Leila Bordreuil – Not An Elegy
(Boomkat Editions/Documenting Sound)
I’ve said it once and I’ll say it again: Boomkat’s Documenting Sound series has produced some of the best lockdown releases, encouraging people to work outside their comfort zones, or in this case, just outside. Cellist Leila Bordreuil’s Not An Elegy was recorded on location in the subway at Ralph Avenue in Brooklyn, and it’s hard to listen to without some melancholic nostalgia for the day-to-day sounds of public transport that are Bordreuil’s backdrop and collaborator. There is the scream of train brakes and the echoing voices of people on the phone. The environment drives the playing – the rush of an arriving train drives a more intensive push and pull of the bow; the resonance of the subway architecture augments the instrument’s low end. At one point in ‘For Tamio’ two strings played together form pulsing ‘beats’ which are shredded into raw, growling lumps, leaving only softness, before the whoosh and scream of a passing train swallows her playing momentarily, like an accompanying string section. The title is correct: this isn’t an elegy, it’s a reminder that I might be at home but lots of people are not. The trains are still running, people are still going to work, life has not stopped completely. There’s no embed for this one but you can listen at Boomkat. (NB: Bordreuil also collaborated with Kate Carr on a Late Junction sessions recently – you can still hear that online here.)

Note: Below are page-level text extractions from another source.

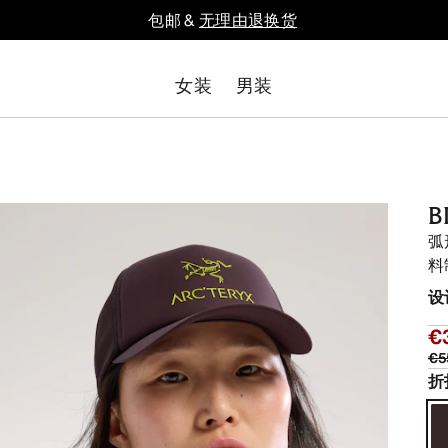
包邮 &
无理由退换货
女装
男装
B
弧
料
设
€
€5
折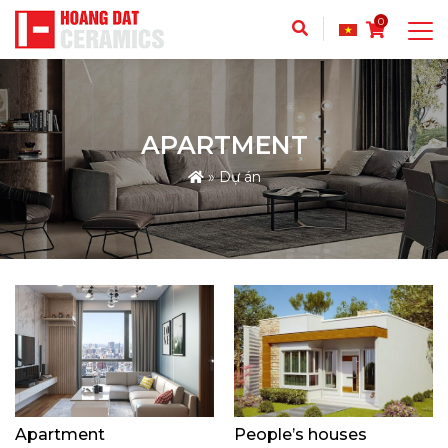
0
APARTMENT
»
Dự án
Apartment
People’s houses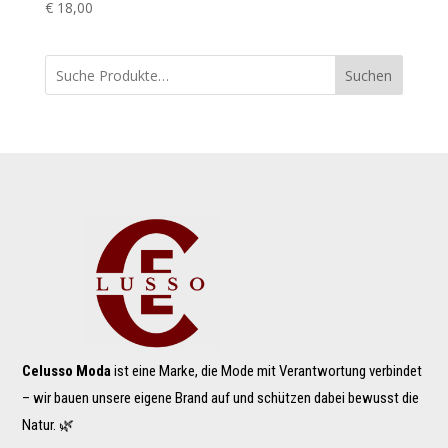
€
18,00
Suchen
Celusso Moda
ist eine Marke, die Mode mit Verantwortung verbindet
– wir bauen unsere eigene Brand auf und schützen dabei bewusst die
Natur. 🌿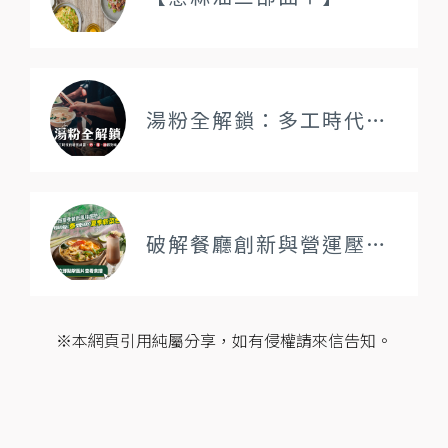
湯粉全解鎖：多工時代的秘密武器，炒、拌、滷都對味！
破解餐廳創新與營運壓力的南洋靈感| 餐飲風味趨勢
※本網頁引用純屬分享，如有侵權請來信告知。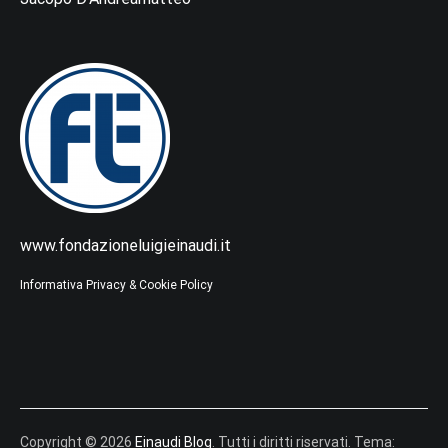
www.fondazioneluigieinaudi.it
Informativa Privacy & Cookie Policy
Copyright © 2026
Einaudi Blog
. Tutti i diritti riservati. Tema: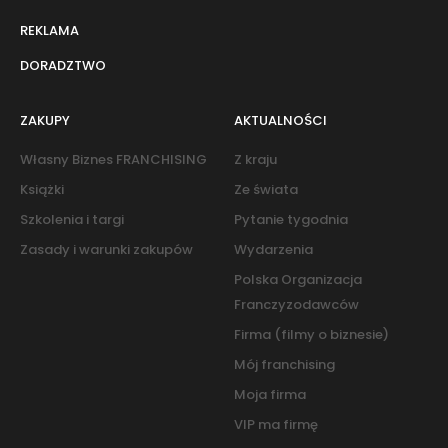
REKLAMA
DORADZTWO
ZAKUPY
AKTUALNOŚCI
Własny Biznes FRANCHISING
Z kraju
Książki
Ze świata
Szkolenia i targi
Pytanie tygodnia
Zasady i warunki zakupów
Wydarzenia
Polska Organizacja
Franczyzodawców
Firma (filmy o biznesie)
Mój franchising
Moja firma
VIP ma firmę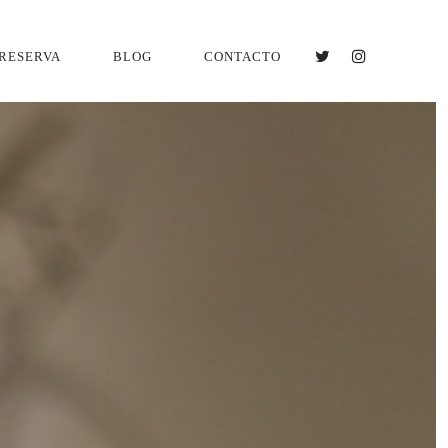
RESERVA
BLOG
CONTACTO
TWITTER
INSTAGRA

Ariel Kalma – The French Archives Vol. II
(Black Sweat)
French musician Ariel Kalma’s Bandcamp is regularly added to. Releases are called things like Saxoridoo or Tantric Sax, and artwork contains CGI fractals, buddhas and other contemporary psychedelic signifiers. Don’t let that put you off though, Kalma is always good, always curious, always engaging – a blissed-out psychonaut who can take you with him on his inner space journeys, and one who I always feel must be an exceptionally attentive listener to find such fruitful zones of aural contemplation and sonic exploration. (Also, Tantric Sax is a great record!) If you remain afeared of the fractals, the French Archives is a good place to start. Vol. II is the second 4LP archival set of his work on Black Sweat covering his earlier work. The first covered the 70s, and this new one stretches a few years further, covering 1975-1986. It is a collection of really brilliant stuff that balances the zoney, the trippy, the playful and the unexpected: Delirium GRM collects experiments from when he was a studio assistant at INA-GRM studios in France; Rue De La Gaite is an album largely of collaborations with Gnawa musician Brahim el Belkani who was staying with him at the time; Dream Stars is a recording of a piece for the Paris Planetarium in 1977, and Kula Confidential was recorded when he lived on the Haleakala volcano on Maui.
Masonna – Freak
(Urashima)
This was out mid-December, and I linked to it last month without comment, but the chaos and lack of hope in the current has drawn me back to it over and over again. Freak was originally released in 95 in an edition of 36 cassettes clad in gold paper (and was also included in the box set Exploring Self-Corrosive Noise With Coquette). As harsh noise goes, it’s rich and melodic, not particularly abrasive. The sleevenotes really nail it, describing “cascades of electronic noise, a psychedelic touch and vocal belching”. Either my ears have finally come around to these textures after years away, or this one’s really good – it’s hard to tell with the current distortions to normality, but I feel soothed by detecting in it a reflection of myself and the world. Bonus is that the sleeve is an extremely pleasing shade of mustard and contains a poster of Masonna that I have put up in the kitchen.
AOB
Some repress/reissue notes: Firstly, a World Of Echo pressing of the second release by pulled-apart minimal post-punk(ish) trio, Mosquitoes. Secondly: a fancy deluxe reissue of everyone’s favourite Swisswave band Grauzone, who haven’t just got that one song about a sad polar bear. Various fancy versions and special editions of this one, not too spendy either, from WRWTFWW (who did Midori Takada). T-shirts are all gone though, gutted. Blank Forms are also releasing a load of Don Cherry stuff, which will get a write up nearer the time.